Google runs into trouble yet again with regulators in the EU, the SEC accuses Volkswagen of carrying out “a massive fraud,” and the FTC launches an inquiry into the privacy practices of large internet service providers — see March 2019 through the GRC lens.

Google Is Fined $1.7 Billion in the EU for Antitrust Violations

Google ran into fresh trouble with European regulators over its unfair advertising rules and was fined $1.7 billion in March, bringing the total cost of penalties incurred by the search giant in the continent to over $9 billion.

The latest enforcement action from the European Union (EU) relates to the unfair terms that the Silicon Valley titan imposed on companies that used its search bar on their websites in Europe, reported The New York Times.

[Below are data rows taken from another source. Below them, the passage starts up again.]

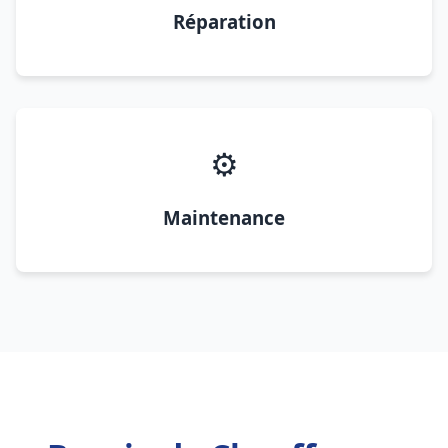
Réparation
⚙️
Maintenance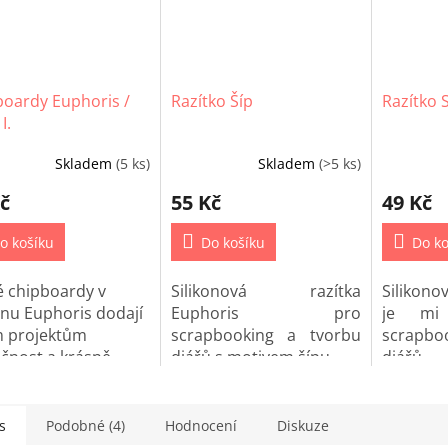
boardy Euphoris /
Razítko Šíp
Razítko S
I.
Skladem
(5 ks)
Skladem
(>5 ks)
č
55 Kč
49 Kč
o košíku
Do košíku
Do ko
é chipboardy v
Silikonová razítka
Silikono
nu Euphoris dodají
Euphoris pro
je mi
m projektům
scrapbooking a tvorbu
scrapbo
ičnost a krásně
diářů s motivem šípu.
diářů.
bí každý projekt.
s
Podobné (4)
Hodnocení
Diskuze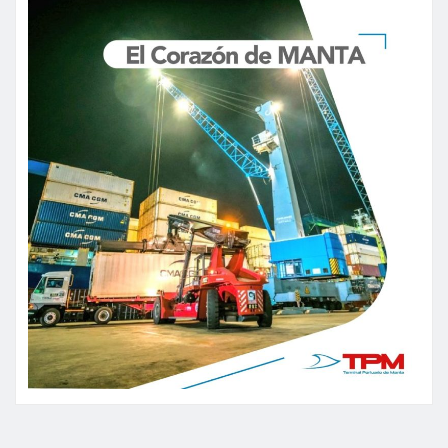
entradas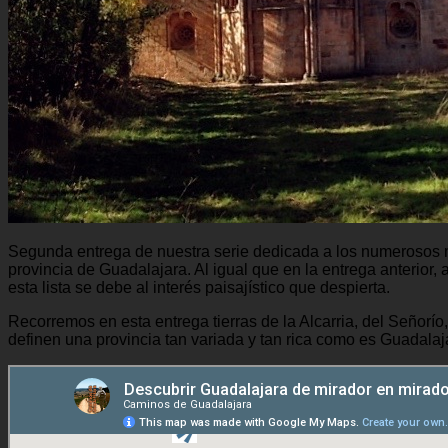
Segunda entrega de nuestra serie dedicada a los numerosos m
provincia de Guadalajara. Al igual que en la entrega anterior,
esta lista se debe al interés paisajístico que despierta.
Recorremos en esta entrega tierras de la Alcarria, del Señorío
definen una provincia tan variada y tan rica como es Guadalaj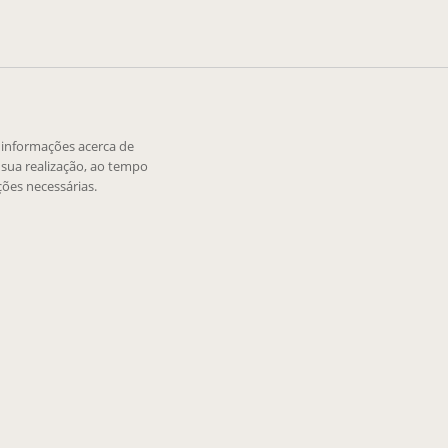
e informações acerca de
sua realização, ao tempo
ões necessárias.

According to The Guardian, the terms of the Google contract stopped publishers from placing search ads from the tech giant’s competitors on their results pages, and forced them to reserve the most profitable spaces for Google’s own ads. The contract also required companies to seek a written approval before making changes to how rival ads were displayed.

Volkswagen Is Accused of Large-Scale Fraud by the SEC

The US Securities and Exchange Commission (SEC) filed a lawsuit last month accusing the German carmaker and its former CEO, Martin Winterkorn, of defrauding American investors in the emissions test scandal that engulfed the company four years ago.

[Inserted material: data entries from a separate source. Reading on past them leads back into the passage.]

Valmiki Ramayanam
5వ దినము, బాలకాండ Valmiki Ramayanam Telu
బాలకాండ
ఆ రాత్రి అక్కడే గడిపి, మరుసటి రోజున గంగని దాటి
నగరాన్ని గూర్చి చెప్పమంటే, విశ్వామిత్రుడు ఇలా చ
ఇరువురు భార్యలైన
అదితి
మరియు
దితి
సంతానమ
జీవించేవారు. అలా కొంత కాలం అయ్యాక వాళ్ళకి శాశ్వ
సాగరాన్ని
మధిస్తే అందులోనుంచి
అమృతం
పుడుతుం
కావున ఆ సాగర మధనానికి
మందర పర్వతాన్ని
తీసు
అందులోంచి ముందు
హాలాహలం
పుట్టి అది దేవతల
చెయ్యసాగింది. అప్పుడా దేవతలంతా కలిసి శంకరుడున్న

The lawsuit alleged that the company made misleading claims about its financial health and the environmental impact of its technology in order to sell securities to investors at inflated prices, reported CNN.

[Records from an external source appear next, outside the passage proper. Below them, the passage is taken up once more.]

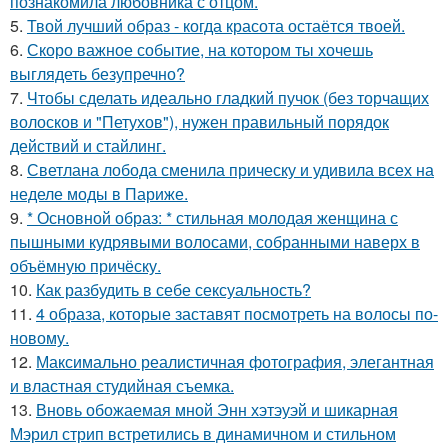
познакомила любовника с отцом.
5.
Твой лучший образ - когда красота остаётся твоей.
6.
Скоро важное событие, на котором ты хочешь
выглядеть безупречно?
7.
Чтобы сделать идеально гладкий пучок (без торчащих
волосков и "Петухов"), нужен правильный порядок
действий и стайлинг.
8.
Светлана лобода сменила прическу и удивила всех на
неделе моды в Париже.
9.
* Основной образ: * стильная молодая женщина с
пышными кудрявыми волосами, собранными наверх в
объёмную причёску.
10.
Как разбудить в себе сексуальность?
11.
4 образа, которые заставят посмотреть на волосы по-
новому.
12.
Максимально реалистичная фотография, элегантная
и властная студийная съемка.
13.
Вновь обожаемая мной Энн хэтэуэй и шикарная
Мэрил стрип встретились в динамичном и стильном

The German carmaker admitted in 2015 to cheating on emission tests with the use of special software in its vehicles and paid a hefty price of $33 billion in fines and other penalties.

The FTC Will Look into the Privacy Practices of Broadband Providers

In a surprise move last month, the Federal Trade Commission (FTC) announced that it would look into the privacy practices of large internet service providers (ISPs) such as AT&T, Verizon, T-Mobile, and others.

According to The Verge, the watchdog has asked broadband providers to share details about the kind of customer data they collect and the reason for doing so. The FTC was also said to be interested in knowing whether the data was shared with third parties, and if consumers could opt out of the data collection. 

The announcement of the inquiry into ISPs comes as privacy advocates raise concerns over the companies’ data collection practices that could lead to a new form of targeted advertising, similar to that of Facebook and Google.

The Perspective

Massive fines and other regulatory actions making headlines every other day only go to show that companies still seem to be floundering in their efforts to cope with heightened regulatory scrutiny targeted at their business practices.

Silicon Valley giants such as Google currently face a reckoning over their anti-trust practices in the EU which has established itself as an aggressive tech watchdog, influencing regulatory polices around the world. Meanwhile, the Volkswagen scandal is another reminder of the far-reaching consequences of compliance violations that could threaten a company’s brand reputation and market capitalization.

As privacy concerns escalate, the FTC’s move against broadband companies is only the beginning of a new era of intensifying scrutiny of data collection practices across industries.